• YOUR INSTRUCTIONS
In the records below, find the line with "left eye: (546, 338)" and the line with "right elbow: (712, 394)"; return exactly those lines and every line between them.

• RECORDS FOR PROCESSING
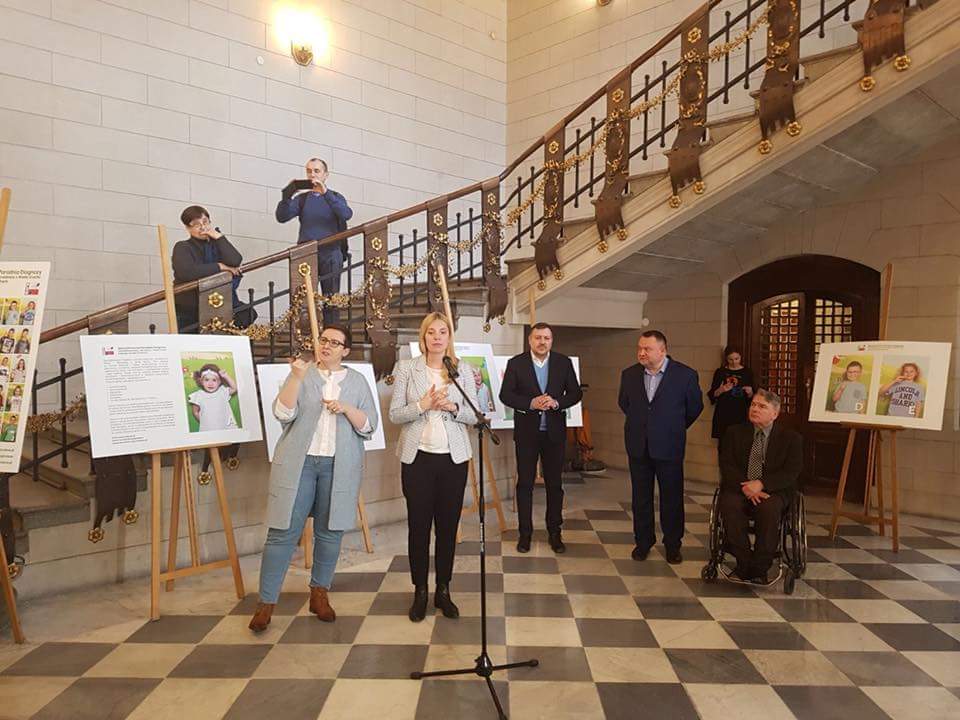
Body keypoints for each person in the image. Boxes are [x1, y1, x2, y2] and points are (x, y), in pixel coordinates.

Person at [249, 324, 378, 633]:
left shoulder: (357, 382)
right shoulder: (302, 374)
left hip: (339, 466)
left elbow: (369, 425)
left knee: (330, 532)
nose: (327, 346)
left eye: (335, 342)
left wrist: (347, 408)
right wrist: (295, 377)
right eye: (323, 340)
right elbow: (282, 414)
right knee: (282, 532)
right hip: (300, 464)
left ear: (346, 351)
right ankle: (266, 603)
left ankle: (319, 594)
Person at [389, 313, 479, 622]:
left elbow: (474, 415)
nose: (437, 337)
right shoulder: (406, 368)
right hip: (418, 460)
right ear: (423, 337)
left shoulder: (462, 369)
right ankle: (420, 591)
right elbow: (395, 414)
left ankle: (443, 589)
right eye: (431, 332)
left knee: (447, 528)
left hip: (453, 460)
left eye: (443, 332)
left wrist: (452, 407)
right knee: (418, 527)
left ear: (449, 337)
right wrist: (423, 405)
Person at [618, 330, 703, 564]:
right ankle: (643, 542)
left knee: (671, 498)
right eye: (639, 348)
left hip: (669, 445)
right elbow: (625, 404)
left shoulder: (685, 375)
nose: (641, 353)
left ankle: (673, 545)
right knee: (641, 498)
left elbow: (694, 408)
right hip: (639, 445)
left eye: (647, 349)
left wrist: (671, 427)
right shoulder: (629, 374)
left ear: (663, 350)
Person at [500, 323, 582, 553]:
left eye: (546, 338)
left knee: (554, 485)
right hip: (527, 434)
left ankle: (555, 532)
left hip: (554, 434)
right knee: (525, 484)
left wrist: (556, 402)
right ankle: (524, 534)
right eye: (538, 337)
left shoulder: (563, 363)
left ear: (551, 341)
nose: (542, 342)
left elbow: (575, 393)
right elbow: (506, 395)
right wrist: (530, 403)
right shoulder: (516, 363)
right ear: (530, 340)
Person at [719, 389, 802, 583]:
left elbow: (792, 472)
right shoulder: (734, 433)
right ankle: (744, 563)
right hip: (740, 487)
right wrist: (747, 487)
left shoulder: (791, 438)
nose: (755, 409)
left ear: (775, 413)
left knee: (768, 509)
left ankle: (759, 568)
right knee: (730, 505)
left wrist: (762, 484)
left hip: (773, 491)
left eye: (762, 406)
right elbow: (727, 465)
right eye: (753, 405)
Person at [276, 158, 354, 326]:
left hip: (331, 253)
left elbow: (346, 214)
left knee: (331, 299)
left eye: (317, 171)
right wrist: (286, 195)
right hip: (306, 254)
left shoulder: (335, 197)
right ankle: (306, 336)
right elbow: (281, 217)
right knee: (304, 299)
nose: (312, 174)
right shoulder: (302, 199)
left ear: (325, 175)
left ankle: (330, 333)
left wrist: (325, 193)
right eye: (309, 171)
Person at [171, 205, 252, 333]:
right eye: (196, 224)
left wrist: (219, 237)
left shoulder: (217, 244)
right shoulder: (183, 247)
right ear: (188, 228)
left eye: (205, 222)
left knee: (246, 314)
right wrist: (221, 266)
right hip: (192, 307)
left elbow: (235, 260)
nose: (203, 227)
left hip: (221, 301)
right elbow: (187, 272)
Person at [708, 346, 754, 455]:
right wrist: (722, 389)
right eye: (731, 359)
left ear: (741, 357)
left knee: (740, 447)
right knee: (723, 448)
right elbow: (712, 394)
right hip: (723, 414)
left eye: (737, 359)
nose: (734, 362)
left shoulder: (747, 372)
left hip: (740, 413)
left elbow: (752, 397)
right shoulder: (720, 372)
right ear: (726, 359)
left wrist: (750, 392)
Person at [187, 364, 238, 432]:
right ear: (201, 381)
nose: (210, 383)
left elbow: (234, 388)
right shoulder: (198, 395)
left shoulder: (222, 392)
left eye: (214, 380)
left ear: (219, 382)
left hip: (225, 426)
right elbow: (195, 412)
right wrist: (204, 422)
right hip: (209, 428)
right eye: (206, 380)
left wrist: (226, 376)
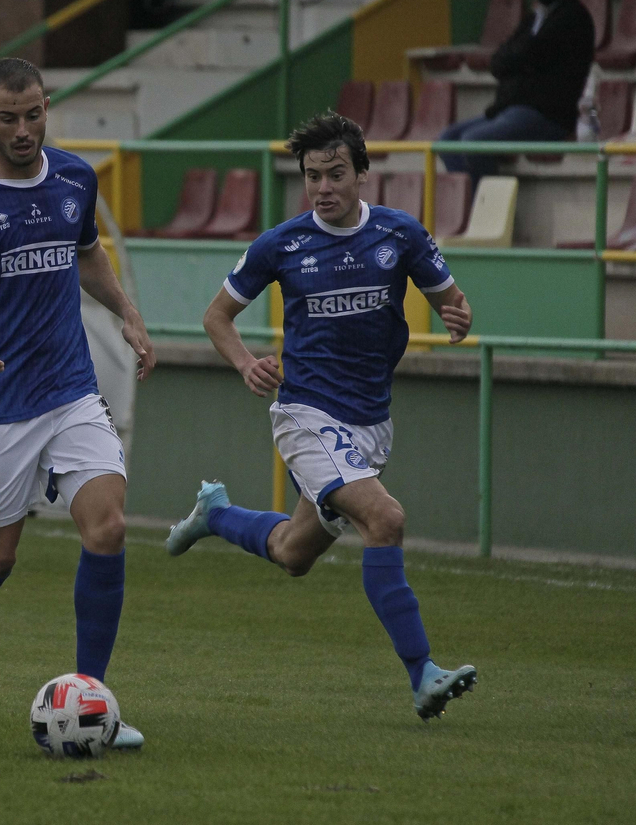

• REPLY TO THE EXERCISE
left eye: (546, 338)
left knee: (554, 485)
right hip: (527, 434)
left ankle: (555, 532)
left hip: (554, 434)
right knee: (525, 484)
left wrist: (556, 402)
right ankle: (524, 534)
right eye: (538, 337)
left shoulder: (563, 363)
left ear: (551, 341)
nose: (542, 342)
left elbow: (575, 393)
right elbow: (506, 395)
right wrist: (530, 403)
right shoulder: (516, 363)
right ear: (530, 340)
Person at [719, 389, 802, 583]:
left elbow: (792, 472)
right shoulder: (734, 433)
right ankle: (744, 563)
right hip: (740, 487)
right wrist: (747, 487)
left shoulder: (791, 438)
nose: (755, 409)
left ear: (775, 413)
left knee: (768, 509)
left ankle: (759, 568)
right knee: (730, 505)
left wrist: (762, 484)
left hip: (773, 491)
left eye: (762, 406)
right elbow: (727, 465)
right eye: (753, 405)
Person at [276, 158, 354, 326]:
left hip: (331, 253)
left elbow: (346, 214)
left knee: (331, 299)
left eye: (317, 171)
right wrist: (286, 195)
right hip: (306, 254)
left shoulder: (335, 197)
right ankle: (306, 336)
right elbow: (281, 217)
right knee: (304, 299)
nose: (312, 174)
right shoulder: (302, 199)
left ear: (325, 175)
left ankle: (330, 333)
left wrist: (325, 193)
right eye: (309, 171)
Person at [171, 205, 252, 333]:
right eye: (196, 224)
left wrist: (219, 237)
left shoulder: (217, 244)
right shoulder: (183, 247)
right ear: (188, 228)
left eye: (205, 222)
left knee: (246, 314)
right wrist: (221, 266)
right hip: (192, 307)
left elbow: (235, 260)
nose: (203, 227)
left hip: (221, 301)
right elbow: (187, 272)
Person at [708, 346, 754, 455]:
right wrist: (722, 389)
right eye: (731, 359)
left ear: (741, 357)
left knee: (740, 447)
right knee: (723, 448)
right elbow: (712, 394)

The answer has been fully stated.